With advances in single cell multi-omics sequencing, simultaneous profiling of the transcriptome and epigenome paves the way to bridge the link between epigenetic controls leading to transcriptional events that constitute the heterogeneity of EMT. For instance, several techniques have been developed to capture both mRNA with chromatin accessibility from the same cell102,103,104. This could provide information to correlate between chromatin accessibility and gene expression in EMT models, as well as elucidate the possible TFs that orchestrate the accessibility changes at the EMT genes at different EMT states. Taken into account that EMT-TFs could also regulate their downstream genes through DNA methylation, a technique developed by Gu et al. that captures information on both DNA methylation and accessibility from a single cell would have potential to provide further insights on the regulatory mechanisms of EMT-TFs along the different transitional phases during EMT105.

To decipher the role of 3D genome in the regulation of EMT at the single cell resolution, technical breakthroughs are crucial to accelerate discovery. The techniques available at the moment for generating single cell 3D genomes are either of low throughput53 or lack the capability to simultaneously characterize the EMT states of each single cell via the expression of epithelial/mesenchymal markers at the high throughput setting23,106,107,108,109.
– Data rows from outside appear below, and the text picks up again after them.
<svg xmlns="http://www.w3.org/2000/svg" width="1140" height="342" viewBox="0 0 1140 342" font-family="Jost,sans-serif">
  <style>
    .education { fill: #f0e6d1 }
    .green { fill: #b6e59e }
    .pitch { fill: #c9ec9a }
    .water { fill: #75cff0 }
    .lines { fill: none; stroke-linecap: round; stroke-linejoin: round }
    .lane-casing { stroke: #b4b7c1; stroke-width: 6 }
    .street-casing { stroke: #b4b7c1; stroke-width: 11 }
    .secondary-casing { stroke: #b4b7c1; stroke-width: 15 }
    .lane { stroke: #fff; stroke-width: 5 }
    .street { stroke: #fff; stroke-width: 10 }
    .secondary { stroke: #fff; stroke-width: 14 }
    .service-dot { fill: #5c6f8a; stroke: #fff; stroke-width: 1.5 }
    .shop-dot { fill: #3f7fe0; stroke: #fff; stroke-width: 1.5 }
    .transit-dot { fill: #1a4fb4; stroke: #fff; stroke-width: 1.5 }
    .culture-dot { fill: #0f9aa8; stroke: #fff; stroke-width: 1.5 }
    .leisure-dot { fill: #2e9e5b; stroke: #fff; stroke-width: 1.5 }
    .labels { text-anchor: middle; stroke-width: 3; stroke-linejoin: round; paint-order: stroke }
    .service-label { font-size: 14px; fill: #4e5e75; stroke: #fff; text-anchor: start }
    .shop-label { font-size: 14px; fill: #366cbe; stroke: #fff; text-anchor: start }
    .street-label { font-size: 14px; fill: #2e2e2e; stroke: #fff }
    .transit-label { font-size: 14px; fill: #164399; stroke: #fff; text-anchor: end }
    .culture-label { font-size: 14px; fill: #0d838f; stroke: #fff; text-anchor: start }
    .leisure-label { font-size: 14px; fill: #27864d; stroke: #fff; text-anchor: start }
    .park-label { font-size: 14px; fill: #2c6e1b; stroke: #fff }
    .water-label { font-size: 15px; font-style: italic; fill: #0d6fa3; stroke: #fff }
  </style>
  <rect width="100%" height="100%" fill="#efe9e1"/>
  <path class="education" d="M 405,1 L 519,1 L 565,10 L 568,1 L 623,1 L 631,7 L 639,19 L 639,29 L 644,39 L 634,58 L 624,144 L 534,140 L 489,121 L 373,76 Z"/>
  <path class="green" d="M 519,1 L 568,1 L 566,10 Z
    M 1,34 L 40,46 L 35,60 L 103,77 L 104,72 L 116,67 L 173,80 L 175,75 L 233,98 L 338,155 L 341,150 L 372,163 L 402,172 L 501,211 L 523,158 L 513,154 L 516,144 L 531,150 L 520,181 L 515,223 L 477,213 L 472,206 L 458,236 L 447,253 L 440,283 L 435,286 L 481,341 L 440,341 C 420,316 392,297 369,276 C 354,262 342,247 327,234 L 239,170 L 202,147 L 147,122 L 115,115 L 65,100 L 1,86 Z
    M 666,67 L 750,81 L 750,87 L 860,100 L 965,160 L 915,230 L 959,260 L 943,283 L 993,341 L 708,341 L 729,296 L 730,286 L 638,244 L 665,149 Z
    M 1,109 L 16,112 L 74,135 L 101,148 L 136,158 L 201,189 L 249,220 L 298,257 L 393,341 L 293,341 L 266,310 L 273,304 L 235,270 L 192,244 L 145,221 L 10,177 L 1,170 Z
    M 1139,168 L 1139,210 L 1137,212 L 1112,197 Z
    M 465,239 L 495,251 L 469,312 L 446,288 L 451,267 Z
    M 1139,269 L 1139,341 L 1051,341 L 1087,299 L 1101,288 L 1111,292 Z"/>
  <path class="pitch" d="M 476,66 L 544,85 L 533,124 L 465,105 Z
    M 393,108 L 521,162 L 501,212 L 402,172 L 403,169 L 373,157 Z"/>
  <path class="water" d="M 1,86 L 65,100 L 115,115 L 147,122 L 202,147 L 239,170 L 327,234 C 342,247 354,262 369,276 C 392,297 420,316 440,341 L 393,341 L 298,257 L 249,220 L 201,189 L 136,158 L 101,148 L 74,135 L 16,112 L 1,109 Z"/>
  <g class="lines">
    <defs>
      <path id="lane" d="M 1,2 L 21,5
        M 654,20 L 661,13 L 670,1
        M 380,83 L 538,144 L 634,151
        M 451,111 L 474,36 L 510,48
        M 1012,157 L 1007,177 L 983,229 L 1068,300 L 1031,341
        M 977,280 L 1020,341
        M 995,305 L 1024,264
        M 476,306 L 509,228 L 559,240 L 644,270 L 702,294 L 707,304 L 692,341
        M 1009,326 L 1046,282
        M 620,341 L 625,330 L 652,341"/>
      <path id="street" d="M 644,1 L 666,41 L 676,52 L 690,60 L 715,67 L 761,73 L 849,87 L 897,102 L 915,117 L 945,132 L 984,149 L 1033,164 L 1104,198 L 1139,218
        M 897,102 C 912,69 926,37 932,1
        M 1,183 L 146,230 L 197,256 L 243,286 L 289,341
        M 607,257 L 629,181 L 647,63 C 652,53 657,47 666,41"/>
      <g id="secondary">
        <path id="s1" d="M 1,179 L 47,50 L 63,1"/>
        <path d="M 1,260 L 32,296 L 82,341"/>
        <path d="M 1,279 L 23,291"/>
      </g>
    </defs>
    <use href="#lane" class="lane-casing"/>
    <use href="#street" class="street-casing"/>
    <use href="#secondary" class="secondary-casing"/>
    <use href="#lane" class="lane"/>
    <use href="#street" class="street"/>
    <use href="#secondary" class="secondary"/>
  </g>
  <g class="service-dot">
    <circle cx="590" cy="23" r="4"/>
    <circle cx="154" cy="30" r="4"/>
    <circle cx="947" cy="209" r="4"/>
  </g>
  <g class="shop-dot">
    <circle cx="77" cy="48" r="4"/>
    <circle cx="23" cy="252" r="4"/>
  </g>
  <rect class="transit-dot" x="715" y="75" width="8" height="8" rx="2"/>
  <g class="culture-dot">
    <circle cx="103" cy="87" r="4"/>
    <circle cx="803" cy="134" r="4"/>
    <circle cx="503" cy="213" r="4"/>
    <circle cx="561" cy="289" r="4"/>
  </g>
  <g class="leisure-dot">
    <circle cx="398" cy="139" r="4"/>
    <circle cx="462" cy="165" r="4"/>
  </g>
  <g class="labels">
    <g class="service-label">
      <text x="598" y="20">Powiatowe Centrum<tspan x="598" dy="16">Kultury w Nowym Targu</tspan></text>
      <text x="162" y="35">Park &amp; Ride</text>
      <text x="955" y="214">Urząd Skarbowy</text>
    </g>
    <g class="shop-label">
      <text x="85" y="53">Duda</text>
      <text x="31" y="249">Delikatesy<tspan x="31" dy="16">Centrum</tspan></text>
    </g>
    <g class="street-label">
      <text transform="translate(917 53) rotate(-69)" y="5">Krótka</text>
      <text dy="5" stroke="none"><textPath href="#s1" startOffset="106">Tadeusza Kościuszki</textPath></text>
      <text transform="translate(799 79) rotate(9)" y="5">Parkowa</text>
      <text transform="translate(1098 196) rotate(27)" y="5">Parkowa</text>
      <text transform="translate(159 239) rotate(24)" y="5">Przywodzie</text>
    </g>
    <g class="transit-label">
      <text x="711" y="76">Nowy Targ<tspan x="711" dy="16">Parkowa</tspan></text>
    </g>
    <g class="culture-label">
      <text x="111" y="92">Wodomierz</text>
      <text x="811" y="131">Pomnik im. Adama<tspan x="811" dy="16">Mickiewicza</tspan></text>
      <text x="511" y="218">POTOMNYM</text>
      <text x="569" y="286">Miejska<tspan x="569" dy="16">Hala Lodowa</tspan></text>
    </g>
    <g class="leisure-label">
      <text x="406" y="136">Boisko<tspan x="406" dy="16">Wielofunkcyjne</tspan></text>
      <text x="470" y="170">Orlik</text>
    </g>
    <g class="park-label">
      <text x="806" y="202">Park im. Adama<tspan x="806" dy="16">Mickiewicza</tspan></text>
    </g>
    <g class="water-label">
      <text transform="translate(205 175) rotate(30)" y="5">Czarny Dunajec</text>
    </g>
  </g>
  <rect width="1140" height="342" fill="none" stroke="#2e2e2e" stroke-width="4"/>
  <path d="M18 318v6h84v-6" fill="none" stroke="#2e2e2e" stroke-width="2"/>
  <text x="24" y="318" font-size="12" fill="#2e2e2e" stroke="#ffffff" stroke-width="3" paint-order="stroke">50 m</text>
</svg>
In conjunction to scHi-C, computational methods which maximises for the sparseness observed in most scHi-C data are also crucial. Current computational methods to enhance scHi-C datasets include unsupervised embedding110,111, random-walk-based imputation112 or hypergraph representation learning of contact maps113. Despite the sparsity of scHi-C contacts, it was shown that at the single-cell level, the chromosomal conformation at VIM was able to delineate single-cells by their EMT states, as determined by fluorescence measure of the EMT protein markers53. With the advent of more technological breakthroughs, sophisticated seqFISH114,115 techniques such as DNA and intron seqFISH+ could enable us to elucidate the dynamics of nuclear organization and transcriptomics during EMT through spatial genomics in a temporal fashion, aspects that are largely obscured in current single-cell techniques (Box 1).

Future perspectives

Currently, we discussed the EMT spectrum in the context of transcriptional signature, there are other functional subtypes of the spectrum, including the ameboid state116. Although EMT occurs in a context-dependent manner, therein lies core regulatory networks present in both physiological and pathological conditions which are previously summarized in recent reviews4,117, and the checkpoints at each transitional phase of the EMT spectrum could be governed by different EMT-TFs of the core regulatory networks (EMT-inducers or EMT-gatekeepers)7,52,118,119. Therefore, the use of chromatin conformation techniques in future EMT models, such mouse models7,60 or cell lines53,67,120, should be considered carefully and as recommended by the latest TEMTIA guidelines5. In a comprehensive approach to map the 3D genome changes between transitional phases along the EMT spectrum, HiChIP or ChIA-PET could be used to elucidate the EMT-TFs-centric chromatin interactions. By mapping the diverse EMT-TFs trajectory paths in a spatiotemporal manner, it would be possible to identify epigenomic events which predate the downstream activation of EMT transcriptional programs at various transitional phases of EMT. This could facilitate our comprehensive understanding of how the 3D genome and the EMT-TFs co-orchestrate the plasticity landscape. Given the transitional and continuous nature of the EMT Spectrum7,97,121,122,123,124,125,126, it is crucial to delineate the regulatory landscape of subpopulations of different EMT states under different context. The heterogeneity and dynamics of EMT regulatory epigenome needs to be answered via single cell-omics platforms with close collaborations with multidisciplinary computational and mathematical modelling expertise. These efforts will help decipher how the plasticity occurs during EMT under different context to guide the future development of translational applications of the EMT concept in diseases.